(DOCUMENT EXCERPT)

VLMs are fine-tuned using LoRA, training for 1 epoch on 8×A100. Qwen-VL and Qwen2-VL are fine-tuned with LoRA, while SliME only freezes the visual encoder. Coordinates are normalized to [0, 999].

Key Experimental Results

Main Results

Fine-tuned UI grounding accuracy (%):

Model FuncPred ScreenSpot ScreenSpot-v2 MoTIF VWB EG
Qwen-VL (Baseline) 3.0 5.2 5.6 7.8 1.7
Qwen-VL + AutoGUI 48.7(+45.7) 41.2(+36.0) 40.2(+34.6) 44.0(+36.2) 42.1(+40.4)
Qwen2-VL (Baseline) 38.7 66.4 66.9 71.1 55.9
Qwen2-VL + AutoGUI 65.0(+26.3) 80.0(+13.6) 83.2(+16.3) 72.3(+1.2) 90.3(+34.4)

Ablation Study

Comparison of annotation quality vs. human annotators:

Annotator Rejector Verifier Accuracy
Llama-3-70B None None 64.5%
Llama-3-70B Rule+LLM Dual-LLM 96.7%
Human Annotator - - 95.5%

Data scaling effect: From 25k \(\rightarrow\) 125k \(\rightarrow\) 702k, the grounding accuracy of the three VLMs continues to rise.

Key Findings

  1. Functionality annotations significantly outperform HTML/metadata annotations: Scoring up to 4x higher than HTML annotations on FuncPred.
  2. Clear data scaling effect: Increasing the volume of data leads to continuous performance improvements.
  3. Assisting GUI agent tasks: Qwen2-VL+AutoGUI improves over Gemini's native grounding by 9.73% on AITW.
  4. Annotation accuracy of 96.7% is comparable to trained human annotators (95.5%).

Highlights & Insights

  • The design idea of "inferring functionality via interaction differences" is highly clever—seamlessly mimicking the way humans explore unfamiliar interfaces.
  • Dual-LLM quality control ensures that the fully automatic pipeline achieves quality comparable to human annotation.
  • Data scaling effects indicate that the pipeline is highly scalable.
  • The finding that functionality annotations > HTML annotations demonstrates the immense value of contextualized semantic descriptions.

Limitations & Future Work

  • Only Web and Android platforms are covered, leaving iOS and desktop applications unaddressed.
  • The current pipeline cannot annotate elements that modify remote internet content (e.g., posting or purchasing).
  • Lack of goal-oriented interaction trajectories (only random interactions are used).
  • Some low-traffic websites experience rendering distortion under mobile resolutions.

(End DOCUMENT EXCERPT)

WORK TASK
List every limitation that the AutoGUI excerpt gives under "Limitations & Future Work."

(RECORD SET)

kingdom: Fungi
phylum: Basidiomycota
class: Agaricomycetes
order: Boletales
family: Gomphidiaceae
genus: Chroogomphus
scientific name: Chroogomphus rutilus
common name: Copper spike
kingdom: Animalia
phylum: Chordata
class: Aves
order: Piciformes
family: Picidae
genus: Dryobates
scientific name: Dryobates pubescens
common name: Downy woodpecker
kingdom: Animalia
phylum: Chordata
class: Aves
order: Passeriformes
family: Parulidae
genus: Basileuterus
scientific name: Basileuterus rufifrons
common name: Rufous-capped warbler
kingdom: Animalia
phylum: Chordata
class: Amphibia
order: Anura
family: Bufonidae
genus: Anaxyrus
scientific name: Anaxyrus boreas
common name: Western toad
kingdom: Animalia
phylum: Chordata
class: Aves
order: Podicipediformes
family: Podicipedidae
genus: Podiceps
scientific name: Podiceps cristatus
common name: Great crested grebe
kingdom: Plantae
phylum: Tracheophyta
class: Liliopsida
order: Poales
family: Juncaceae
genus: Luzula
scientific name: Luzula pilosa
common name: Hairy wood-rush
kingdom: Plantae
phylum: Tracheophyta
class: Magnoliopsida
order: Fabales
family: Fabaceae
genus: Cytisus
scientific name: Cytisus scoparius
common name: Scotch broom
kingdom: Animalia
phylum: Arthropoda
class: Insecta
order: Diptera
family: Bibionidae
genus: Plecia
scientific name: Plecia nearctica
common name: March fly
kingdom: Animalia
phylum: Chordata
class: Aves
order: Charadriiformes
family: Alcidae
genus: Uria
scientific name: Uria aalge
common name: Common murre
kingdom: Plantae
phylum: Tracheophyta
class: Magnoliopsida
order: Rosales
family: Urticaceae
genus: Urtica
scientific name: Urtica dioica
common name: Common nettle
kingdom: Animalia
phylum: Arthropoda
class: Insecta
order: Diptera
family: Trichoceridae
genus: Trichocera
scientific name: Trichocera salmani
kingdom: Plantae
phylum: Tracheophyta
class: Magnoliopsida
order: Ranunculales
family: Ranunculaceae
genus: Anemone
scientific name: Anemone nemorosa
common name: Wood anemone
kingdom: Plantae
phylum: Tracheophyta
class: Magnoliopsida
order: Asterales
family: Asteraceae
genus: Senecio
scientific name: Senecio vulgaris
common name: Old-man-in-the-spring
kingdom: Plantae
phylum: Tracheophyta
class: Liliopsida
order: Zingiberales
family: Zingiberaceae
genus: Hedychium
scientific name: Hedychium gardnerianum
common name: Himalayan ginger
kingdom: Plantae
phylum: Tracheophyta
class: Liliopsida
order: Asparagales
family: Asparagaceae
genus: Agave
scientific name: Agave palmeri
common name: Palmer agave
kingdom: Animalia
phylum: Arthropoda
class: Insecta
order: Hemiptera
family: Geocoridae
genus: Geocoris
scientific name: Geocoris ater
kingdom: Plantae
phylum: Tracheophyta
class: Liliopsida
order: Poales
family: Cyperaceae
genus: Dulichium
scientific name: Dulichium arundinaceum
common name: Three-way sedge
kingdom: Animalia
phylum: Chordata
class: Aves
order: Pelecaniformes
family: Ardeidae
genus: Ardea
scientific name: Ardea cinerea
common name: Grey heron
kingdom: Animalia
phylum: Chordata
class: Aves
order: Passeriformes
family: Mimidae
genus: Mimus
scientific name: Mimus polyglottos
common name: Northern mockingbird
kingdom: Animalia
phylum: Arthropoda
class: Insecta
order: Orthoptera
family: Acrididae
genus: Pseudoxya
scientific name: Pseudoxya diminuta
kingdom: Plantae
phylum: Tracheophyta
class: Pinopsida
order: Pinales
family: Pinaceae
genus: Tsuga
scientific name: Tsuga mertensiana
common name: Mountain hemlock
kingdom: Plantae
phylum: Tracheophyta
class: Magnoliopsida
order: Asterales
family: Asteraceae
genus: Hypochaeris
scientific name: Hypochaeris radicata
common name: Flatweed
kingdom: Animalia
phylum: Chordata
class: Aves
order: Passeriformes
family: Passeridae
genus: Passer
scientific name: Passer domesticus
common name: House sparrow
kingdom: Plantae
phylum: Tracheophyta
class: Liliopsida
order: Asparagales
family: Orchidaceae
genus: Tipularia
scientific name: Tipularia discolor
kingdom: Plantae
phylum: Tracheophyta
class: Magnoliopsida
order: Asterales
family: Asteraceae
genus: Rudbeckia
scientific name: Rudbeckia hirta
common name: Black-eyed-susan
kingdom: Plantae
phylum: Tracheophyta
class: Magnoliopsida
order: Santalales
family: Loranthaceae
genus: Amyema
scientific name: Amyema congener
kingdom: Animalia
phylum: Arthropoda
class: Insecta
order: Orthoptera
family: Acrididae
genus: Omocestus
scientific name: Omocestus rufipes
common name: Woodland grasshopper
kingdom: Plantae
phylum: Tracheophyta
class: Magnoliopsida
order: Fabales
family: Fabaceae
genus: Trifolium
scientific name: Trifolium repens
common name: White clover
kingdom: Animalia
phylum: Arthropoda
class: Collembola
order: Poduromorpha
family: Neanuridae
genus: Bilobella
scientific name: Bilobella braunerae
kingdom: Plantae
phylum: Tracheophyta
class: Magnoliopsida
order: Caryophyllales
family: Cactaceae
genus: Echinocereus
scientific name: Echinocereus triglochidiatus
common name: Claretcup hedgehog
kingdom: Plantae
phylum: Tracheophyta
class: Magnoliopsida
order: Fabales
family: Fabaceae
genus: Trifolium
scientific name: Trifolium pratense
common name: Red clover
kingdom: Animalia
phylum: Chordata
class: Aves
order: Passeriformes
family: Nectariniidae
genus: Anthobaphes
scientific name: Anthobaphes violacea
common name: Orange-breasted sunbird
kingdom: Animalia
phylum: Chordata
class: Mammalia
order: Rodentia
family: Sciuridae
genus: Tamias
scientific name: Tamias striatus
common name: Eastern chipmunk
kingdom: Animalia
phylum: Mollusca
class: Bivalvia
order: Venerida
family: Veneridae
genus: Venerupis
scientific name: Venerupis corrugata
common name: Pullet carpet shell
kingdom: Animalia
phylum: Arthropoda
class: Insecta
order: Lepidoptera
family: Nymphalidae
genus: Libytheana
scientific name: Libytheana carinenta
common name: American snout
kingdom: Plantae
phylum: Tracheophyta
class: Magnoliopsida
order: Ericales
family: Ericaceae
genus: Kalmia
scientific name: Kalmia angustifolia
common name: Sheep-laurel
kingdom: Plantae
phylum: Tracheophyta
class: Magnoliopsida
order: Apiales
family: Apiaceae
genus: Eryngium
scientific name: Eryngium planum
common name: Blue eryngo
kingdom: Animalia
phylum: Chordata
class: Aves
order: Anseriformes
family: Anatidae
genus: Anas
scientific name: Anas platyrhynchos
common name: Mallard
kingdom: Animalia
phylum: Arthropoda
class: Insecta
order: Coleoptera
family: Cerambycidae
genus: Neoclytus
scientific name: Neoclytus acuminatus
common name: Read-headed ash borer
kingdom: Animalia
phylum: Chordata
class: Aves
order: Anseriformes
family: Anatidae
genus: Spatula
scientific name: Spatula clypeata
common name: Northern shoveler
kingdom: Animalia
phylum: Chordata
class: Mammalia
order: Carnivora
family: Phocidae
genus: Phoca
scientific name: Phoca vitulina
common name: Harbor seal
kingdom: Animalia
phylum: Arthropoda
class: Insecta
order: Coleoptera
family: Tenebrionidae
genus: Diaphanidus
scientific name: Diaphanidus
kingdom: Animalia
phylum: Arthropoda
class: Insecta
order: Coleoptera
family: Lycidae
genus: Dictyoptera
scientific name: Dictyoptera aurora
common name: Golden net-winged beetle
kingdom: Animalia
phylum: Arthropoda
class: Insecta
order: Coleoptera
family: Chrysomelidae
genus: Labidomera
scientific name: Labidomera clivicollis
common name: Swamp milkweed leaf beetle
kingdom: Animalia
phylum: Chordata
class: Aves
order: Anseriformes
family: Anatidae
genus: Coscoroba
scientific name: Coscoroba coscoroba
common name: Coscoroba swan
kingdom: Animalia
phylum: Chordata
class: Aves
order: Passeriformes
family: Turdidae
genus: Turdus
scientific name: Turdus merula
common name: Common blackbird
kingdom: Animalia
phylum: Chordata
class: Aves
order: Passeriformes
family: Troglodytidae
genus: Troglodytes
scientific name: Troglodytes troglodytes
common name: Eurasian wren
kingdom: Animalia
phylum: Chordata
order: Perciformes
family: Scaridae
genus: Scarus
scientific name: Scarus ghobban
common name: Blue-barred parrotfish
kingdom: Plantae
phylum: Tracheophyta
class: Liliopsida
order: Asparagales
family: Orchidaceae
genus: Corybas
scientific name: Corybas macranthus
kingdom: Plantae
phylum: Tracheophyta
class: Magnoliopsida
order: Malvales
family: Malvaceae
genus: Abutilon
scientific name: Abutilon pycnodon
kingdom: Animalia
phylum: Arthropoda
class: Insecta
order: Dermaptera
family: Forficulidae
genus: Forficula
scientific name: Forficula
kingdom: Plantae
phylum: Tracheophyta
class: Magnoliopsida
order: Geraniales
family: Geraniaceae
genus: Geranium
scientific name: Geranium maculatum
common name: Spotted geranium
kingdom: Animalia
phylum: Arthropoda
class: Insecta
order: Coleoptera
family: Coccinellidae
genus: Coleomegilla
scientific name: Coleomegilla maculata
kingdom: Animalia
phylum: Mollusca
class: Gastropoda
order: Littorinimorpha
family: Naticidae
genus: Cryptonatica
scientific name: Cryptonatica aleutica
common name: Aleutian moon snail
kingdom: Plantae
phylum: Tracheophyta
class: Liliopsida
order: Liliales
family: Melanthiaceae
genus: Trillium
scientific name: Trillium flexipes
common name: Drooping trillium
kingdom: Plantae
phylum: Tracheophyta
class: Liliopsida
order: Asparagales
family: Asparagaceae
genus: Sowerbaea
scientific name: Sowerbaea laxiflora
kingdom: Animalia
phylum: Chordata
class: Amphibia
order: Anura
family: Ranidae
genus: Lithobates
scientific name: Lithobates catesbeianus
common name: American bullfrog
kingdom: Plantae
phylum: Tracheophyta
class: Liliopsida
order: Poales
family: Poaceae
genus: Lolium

(End RECORD SET)

RESULT OF THE TASK
- Only Web and Android platforms are covered; iOS and desktop applications are not.
- The pipeline cannot annotate elements that modify remote internet content, such as posting or purchasing.
- There are no goal-oriented interaction trajectories; only random interactions are used.
- Some low-traffic websites show rendering distortion at mobile resolutions.